**Extracted data**:
- - -
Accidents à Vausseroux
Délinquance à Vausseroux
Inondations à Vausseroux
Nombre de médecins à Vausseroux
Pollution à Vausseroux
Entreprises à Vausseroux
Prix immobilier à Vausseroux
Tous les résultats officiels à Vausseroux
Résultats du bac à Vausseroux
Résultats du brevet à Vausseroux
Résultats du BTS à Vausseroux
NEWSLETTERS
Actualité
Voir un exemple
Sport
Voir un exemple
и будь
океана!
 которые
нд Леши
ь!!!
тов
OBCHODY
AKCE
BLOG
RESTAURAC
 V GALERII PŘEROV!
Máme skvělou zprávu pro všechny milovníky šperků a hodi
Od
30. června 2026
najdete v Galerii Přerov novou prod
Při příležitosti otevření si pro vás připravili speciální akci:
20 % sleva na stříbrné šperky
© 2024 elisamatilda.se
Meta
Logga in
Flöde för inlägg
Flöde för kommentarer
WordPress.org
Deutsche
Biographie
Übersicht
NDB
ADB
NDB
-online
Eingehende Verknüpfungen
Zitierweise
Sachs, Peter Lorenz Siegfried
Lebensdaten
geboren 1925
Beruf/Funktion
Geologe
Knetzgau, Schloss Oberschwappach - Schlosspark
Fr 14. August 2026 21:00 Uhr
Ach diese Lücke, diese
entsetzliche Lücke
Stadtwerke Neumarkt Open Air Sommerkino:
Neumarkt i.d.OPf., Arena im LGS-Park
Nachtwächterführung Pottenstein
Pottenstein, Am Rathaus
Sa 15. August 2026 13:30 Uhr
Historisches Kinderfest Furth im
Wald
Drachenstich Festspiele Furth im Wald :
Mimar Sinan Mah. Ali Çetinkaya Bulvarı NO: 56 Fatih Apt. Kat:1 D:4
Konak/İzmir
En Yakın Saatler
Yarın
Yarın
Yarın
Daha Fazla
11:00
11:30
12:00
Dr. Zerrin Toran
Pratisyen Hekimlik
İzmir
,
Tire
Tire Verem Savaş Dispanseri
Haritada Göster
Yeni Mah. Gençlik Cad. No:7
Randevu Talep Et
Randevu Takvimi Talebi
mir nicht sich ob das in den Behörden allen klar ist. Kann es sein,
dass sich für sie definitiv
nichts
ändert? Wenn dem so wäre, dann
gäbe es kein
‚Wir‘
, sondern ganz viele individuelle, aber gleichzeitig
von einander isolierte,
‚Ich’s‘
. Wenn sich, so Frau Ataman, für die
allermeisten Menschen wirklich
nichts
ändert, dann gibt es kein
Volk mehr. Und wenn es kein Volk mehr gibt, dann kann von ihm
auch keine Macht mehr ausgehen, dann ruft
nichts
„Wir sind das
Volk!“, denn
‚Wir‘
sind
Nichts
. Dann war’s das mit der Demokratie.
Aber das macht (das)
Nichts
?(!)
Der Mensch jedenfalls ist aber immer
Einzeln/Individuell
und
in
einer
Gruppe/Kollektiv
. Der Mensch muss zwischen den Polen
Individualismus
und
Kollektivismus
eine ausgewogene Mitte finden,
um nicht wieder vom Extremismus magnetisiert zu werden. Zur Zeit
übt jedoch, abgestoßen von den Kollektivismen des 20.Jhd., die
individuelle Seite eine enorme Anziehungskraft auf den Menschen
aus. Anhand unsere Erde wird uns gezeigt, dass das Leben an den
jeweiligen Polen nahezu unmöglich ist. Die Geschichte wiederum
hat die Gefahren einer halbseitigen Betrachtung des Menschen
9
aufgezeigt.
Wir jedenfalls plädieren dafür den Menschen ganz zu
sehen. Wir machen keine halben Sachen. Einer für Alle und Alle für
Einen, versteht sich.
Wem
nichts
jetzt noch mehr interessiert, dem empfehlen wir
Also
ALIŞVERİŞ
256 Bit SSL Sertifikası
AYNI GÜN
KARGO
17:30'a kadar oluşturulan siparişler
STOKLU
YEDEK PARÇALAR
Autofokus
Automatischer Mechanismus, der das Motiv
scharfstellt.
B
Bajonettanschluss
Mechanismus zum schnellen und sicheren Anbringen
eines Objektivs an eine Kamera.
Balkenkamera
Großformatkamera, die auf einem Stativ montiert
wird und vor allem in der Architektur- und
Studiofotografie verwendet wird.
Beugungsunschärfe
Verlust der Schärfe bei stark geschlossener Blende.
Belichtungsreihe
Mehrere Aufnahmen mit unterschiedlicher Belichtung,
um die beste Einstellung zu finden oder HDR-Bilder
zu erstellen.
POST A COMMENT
- - -
**Task to complete**: Please repeat the items word for word, starting at the beginning of the items and ending with the line that contains "30. června 2026".

**Result for this exercise**:
Accidents à Vausseroux
Délinquance à Vausseroux
Inondations à Vausseroux
Nombre de médecins à Vausseroux
Pollution à Vausseroux
Entreprises à Vausseroux
Prix immobilier à Vausseroux
Tous les résultats officiels à Vausseroux
Résultats du bac à Vausseroux
Résultats du brevet à Vausseroux
Résultats du BTS à Vausseroux
NEWSLETTERS
Actualité
Voir un exemple
Sport
Voir un exemple
и будь
океана!
 которые
нд Леши
ь!!!
тов
OBCHODY
AKCE
BLOG
RESTAURAC
 V GALERII PŘEROV!
Máme skvělou zprávu pro všechny milovníky šperků a hodi
Od
30. června 2026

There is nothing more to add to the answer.